> [Exercise requirements]
Transcribe every line of the entries below word for word, keeping each line break where it falls.

> [Records supplied]
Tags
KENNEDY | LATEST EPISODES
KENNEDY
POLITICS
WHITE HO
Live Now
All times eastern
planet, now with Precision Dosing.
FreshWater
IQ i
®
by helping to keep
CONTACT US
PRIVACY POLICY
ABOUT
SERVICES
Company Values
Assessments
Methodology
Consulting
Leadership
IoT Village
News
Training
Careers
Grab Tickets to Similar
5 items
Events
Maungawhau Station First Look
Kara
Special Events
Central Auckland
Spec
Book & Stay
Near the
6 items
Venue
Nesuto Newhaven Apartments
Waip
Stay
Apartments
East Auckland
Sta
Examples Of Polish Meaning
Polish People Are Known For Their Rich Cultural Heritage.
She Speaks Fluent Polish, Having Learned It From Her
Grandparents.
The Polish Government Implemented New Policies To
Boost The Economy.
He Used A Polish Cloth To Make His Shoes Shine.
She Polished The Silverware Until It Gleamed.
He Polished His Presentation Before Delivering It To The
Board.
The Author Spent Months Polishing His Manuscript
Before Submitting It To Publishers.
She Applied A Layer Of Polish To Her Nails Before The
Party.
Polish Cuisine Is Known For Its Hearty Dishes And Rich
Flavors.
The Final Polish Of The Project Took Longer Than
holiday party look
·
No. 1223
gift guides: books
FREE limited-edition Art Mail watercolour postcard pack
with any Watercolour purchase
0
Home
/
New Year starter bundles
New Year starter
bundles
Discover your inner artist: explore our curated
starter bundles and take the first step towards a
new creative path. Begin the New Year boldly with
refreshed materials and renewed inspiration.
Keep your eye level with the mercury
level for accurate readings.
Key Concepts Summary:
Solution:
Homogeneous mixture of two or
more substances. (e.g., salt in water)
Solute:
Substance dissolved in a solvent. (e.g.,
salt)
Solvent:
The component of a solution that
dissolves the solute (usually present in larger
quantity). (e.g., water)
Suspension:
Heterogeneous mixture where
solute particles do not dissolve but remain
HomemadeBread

> [Exercise output]
Tags
KENNEDY | LATEST EPISODES
KENNEDY
POLITICS
WHITE HO
Live Now
All times eastern
planet, now with Precision Dosing.
FreshWater
IQ i
®
by helping to keep
CONTACT US
PRIVACY POLICY
ABOUT
SERVICES
Company Values
Assessments
Methodology
Consulting
Leadership
IoT Village
News
Training
Careers
Grab Tickets to Similar
5 items
Events
Maungawhau Station First Look
Kara
Special Events
Central Auckland
Spec
Book & Stay
Near the
6 items
Venue
Nesuto Newhaven Apartments
Waip
Stay
Apartments
East Auckland
Sta
Examples Of Polish Meaning
Polish People Are Known For Their Rich Cultural Heritage.
She Speaks Fluent Polish, Having Learned It From Her
Grandparents.
The Polish Government Implemented New Policies To
Boost The Economy.
He Used A Polish Cloth To Make His Shoes Shine.
She Polished The Silverware Until It Gleamed.
He Polished His Presentation Before Delivering It To The
Board.
The Author Spent Months Polishing His Manuscript
Before Submitting It To Publishers.
She Applied A Layer Of Polish To Her Nails Before The
Party.
Polish Cuisine Is Known For Its Hearty Dishes And Rich
Flavors.
The Final Polish Of The Project Took Longer Than
holiday party look
·
No. 1223
gift guides: books
FREE limited-edition Art Mail watercolour postcard pack
with any Watercolour purchase
0
Home
/
New Year starter bundles
New Year starter
bundles
Discover your inner artist: explore our curated
starter bundles and take the first step towards a
new creative path. Begin the New Year boldly with
refreshed materials and renewed inspiration.
Keep your eye level with the mercury
level for accurate readings.
Key Concepts Summary:
Solution:
Homogeneous mixture of two or
more substances. (e.g., salt in water)
Solute:
Substance dissolved in a solvent. (e.g.,
salt)
Solvent:
The component of a solution that
dissolves the solute (usually present in larger
quantity). (e.g., water)
Suspension:
Heterogeneous mixture where
solute particles do not dissolve but remain
HomemadeBread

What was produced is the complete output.